ITHACA, N.Y. –– Administrators from Cornell University, Ithaca College and Tompkins Cortland Community College gathered over Zoom Tuesday night to discuss what the upcoming fall semester will look like and address community concerns over the implications their plans will have for the community as a whole.
The meeting began with Provost and Vice President of Academic Affairs Paul Reifenheiser and Vice President of Student Services Greg McCalley from TC3 discussing their return to campus plan which includes a mix of on-campus housing and in-person, fully online, and hybrid (online and in-person) classes.
“Our approach to the fall was that we really wanted to maintain a healthy environment while responding to the needs of our students. What we realized was that covid brought to the forefront a lot of equity issues for our students,” Reifenheiser said.
The utilization of a hybrid model to reduce in-person density while keeping campus open has been the only viable option for TC3 which has a high percentage of low-income students with less access to reliable wifi or technology needed to fully engage in online learning. Their students are set to arrive back at school by the end of the month.
Ithaca College, which was also expecting their first group of students to campus at the end of August made the announcement yesterday that they would be reversing their decision and continuing with a virtual semester this fall. CFO William Guerrero, Vice President Affairs and Campus Life Rosanna Ferro, and Provost La Jerne Cornish joined the town hall meeting to discuss how their plans will play out.
“I hope the community understands that even though we’re not open in the sense that students won’t be on campus in large numbers, we do still have a responsibility (to open safely),” Ferro said.
IC President Shirley Collado in a virtual campus-wide meeting Tuesday stated that the college is still moving forward with their reopening plans –– minus the students. That means ventilation improvements, social distancing marking and staff testing procedures are set to continue in order to minimize the community spread amongst essential faculty and staff and prepare for an in-person spring semester.
Also during Tuesday’s meeting CFO Guerrero discussed why it would be essential to have in-person learning come springtime as IC is operating at an extreme deficit and the lowest enrollment rate in the last 10 years.
“The implications of being remote for the entire year are significant,” Guerrero said. “It would lead us to a $30 to 50 million deficit.”
Additionally, the college will be looking to continue furloughs as the semester continues, although it is unclear how or when those official decisions will be made.
Perhaps the most controversial of the three college’s decisions is Cornell’s. They are continuing to move forward with their in-person reopening plans and have already allowed several hundred students back to Ithaca.
Cornell’s Vice President of Student and Campus Life Ryan Lombardi reported that their plan is working out well with about 4% of the university’s more than 15,000 students having returned to campus, and infection rates remaining low so far.

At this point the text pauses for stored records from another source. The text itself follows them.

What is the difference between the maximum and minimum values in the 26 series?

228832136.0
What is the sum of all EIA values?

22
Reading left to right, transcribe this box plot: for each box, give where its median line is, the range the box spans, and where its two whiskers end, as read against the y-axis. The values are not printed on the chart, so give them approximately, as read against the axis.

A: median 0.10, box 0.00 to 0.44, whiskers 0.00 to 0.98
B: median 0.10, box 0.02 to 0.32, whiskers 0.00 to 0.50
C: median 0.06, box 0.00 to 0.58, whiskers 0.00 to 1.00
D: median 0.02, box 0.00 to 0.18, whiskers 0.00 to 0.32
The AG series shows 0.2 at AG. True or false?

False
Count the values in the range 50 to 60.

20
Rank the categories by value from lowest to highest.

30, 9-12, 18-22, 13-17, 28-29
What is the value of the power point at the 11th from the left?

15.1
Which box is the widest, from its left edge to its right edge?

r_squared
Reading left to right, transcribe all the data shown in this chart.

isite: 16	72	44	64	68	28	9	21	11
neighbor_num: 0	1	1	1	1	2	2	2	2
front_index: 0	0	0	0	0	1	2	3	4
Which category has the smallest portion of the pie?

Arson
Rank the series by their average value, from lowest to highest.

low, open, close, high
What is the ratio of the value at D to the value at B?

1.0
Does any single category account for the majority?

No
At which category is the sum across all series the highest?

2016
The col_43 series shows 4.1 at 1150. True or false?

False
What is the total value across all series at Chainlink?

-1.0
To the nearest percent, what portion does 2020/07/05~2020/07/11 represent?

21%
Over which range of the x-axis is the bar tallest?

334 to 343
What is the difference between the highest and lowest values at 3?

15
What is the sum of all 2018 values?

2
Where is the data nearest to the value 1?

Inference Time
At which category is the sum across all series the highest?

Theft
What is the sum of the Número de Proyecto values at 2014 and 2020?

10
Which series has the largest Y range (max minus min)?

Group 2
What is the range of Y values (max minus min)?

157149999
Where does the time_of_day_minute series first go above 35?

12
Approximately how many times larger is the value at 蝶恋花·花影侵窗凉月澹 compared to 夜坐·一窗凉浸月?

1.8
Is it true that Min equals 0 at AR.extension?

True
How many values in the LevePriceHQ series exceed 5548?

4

Lombardi said that about .6% of students from non-quarantine states have tested positive for COVID-19 compared to the anticipated 2% infection rate laid out in the reopening plan. That number is combined with an infection rate of around 1% of students from quarantine states that is anticipated to be around 4% as arrivals continue.
Additionally, VP for student and campus life Ryan Lombardi addressed complaints that they are not following their own re-opening plan that includes students being tested upon arrival to campus.
.@Cornell is NOT testing all students on arrival. Tested and untested students are in SAME DORMS. Bathrooms, signage were NOT figured out until AFTER students arrived.
Cornell has violated the assumptions of the Frazier model. Campus is not safe. Stay home. Campus is not safe. pic.twitter.com/9fGhesma6I
— Tim Luttermoser (@BugmanTim) August 18, 2020
Lombardi said students who have arrived on campus late after testing had closed were tested first thing the next morning,
Vice President for University Relations Joel Malina reiterated Cornell’s rhetoric on Tuesday night that many undergraduate students would be returning to campus regardless of school opening or not, and that in order to protect the surrounding community it is the university’s responsibility to keep track of and test them.
“We recognize this is counterintuitive. We recognize the level of anxiety that a number of you are expressing,” he said. “Let me reassure you, we are putting significant focused analysis and attention to these concerns and as we are today, we are confident that our approach is in the best interest of public health.”
Cornell continues to stress that they will conducting rigorous surveillance testing and that their undergraduate students will undergo testing a minimum of twice per week. They also continue to reiterate that their behavioral compact and its consequences will be strict enough to ensure adequate compliance.
Cornell is set begin the fall semester with a mix of in-person and virtual instruction on Sept. 2.
Both IC and Cornell plan to continue holding town-hall style information sessions as questions and concerns continue to arise regarding the coming months.
Ithaca College has an all-student gathering planned for Wednesday, Aug. 19, from 6:00 to 7:00 p.m. and an all-staff gathering on Monday, Aug. 24, from 1:00 to 2:00 p.m.
Cornell will be holding a faculty and staff town hall on Thursday, Aug. 20 at 4:30 p.m.